╭─ Source data

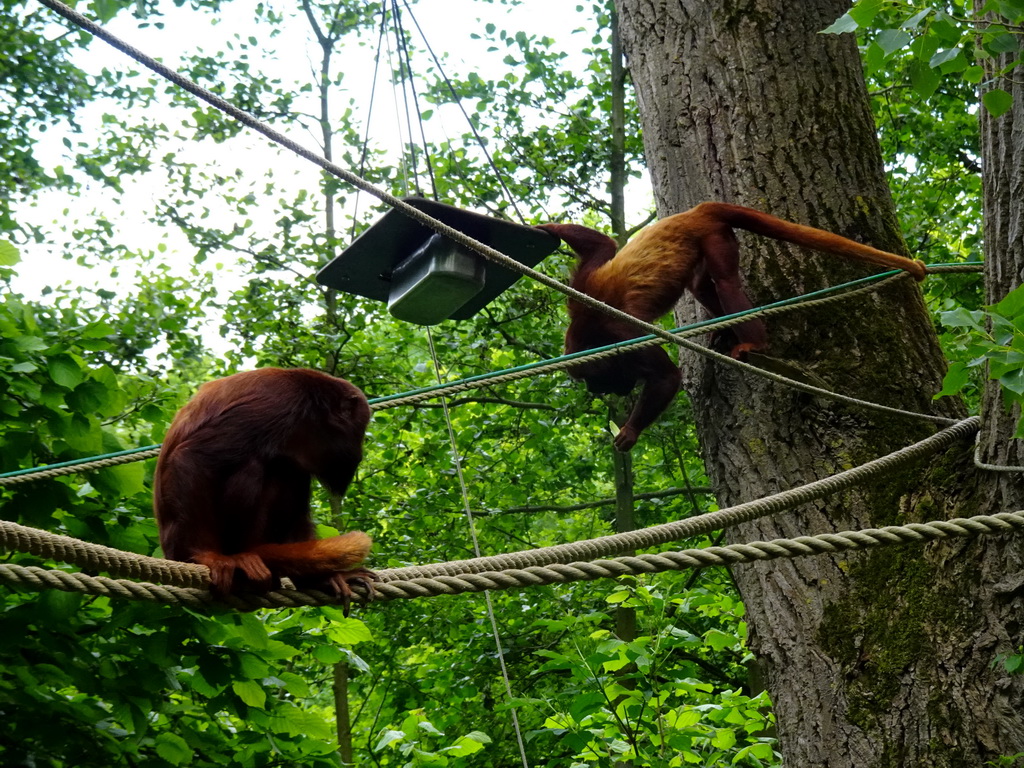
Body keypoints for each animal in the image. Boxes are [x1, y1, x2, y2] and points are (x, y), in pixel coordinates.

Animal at [149, 366, 374, 606]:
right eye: (360, 431)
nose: (360, 453)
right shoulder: (278, 403)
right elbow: (194, 457)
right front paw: (205, 555)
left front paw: (320, 579)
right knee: (254, 464)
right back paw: (242, 556)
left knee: (289, 470)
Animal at [536, 201, 929, 454]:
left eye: (594, 379)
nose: (600, 392)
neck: (591, 330)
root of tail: (698, 211)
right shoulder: (582, 290)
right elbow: (604, 245)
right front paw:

╰─

▸ **Description of the task**
Each record should be given again exactly, with no picture carried over.

▸ **Answer to the problem**
Body keypoints for each animal in the image. Boxes are [x1, y1, x2, y2] and points are (x, y), in pixel coordinates.

Animal at [149, 366, 374, 606]:
right eye: (360, 431)
nose: (360, 453)
right shoulder: (278, 403)
right elbow: (194, 457)
right front paw: (205, 555)
left front paw: (320, 579)
right knee: (254, 464)
right back paw: (242, 556)
left knee: (289, 470)
Animal at [536, 201, 929, 454]:
left eye: (594, 379)
nose: (600, 392)
neck: (591, 330)
root of tail: (698, 211)
right shoulder: (582, 290)
right elbow: (604, 245)
right front paw:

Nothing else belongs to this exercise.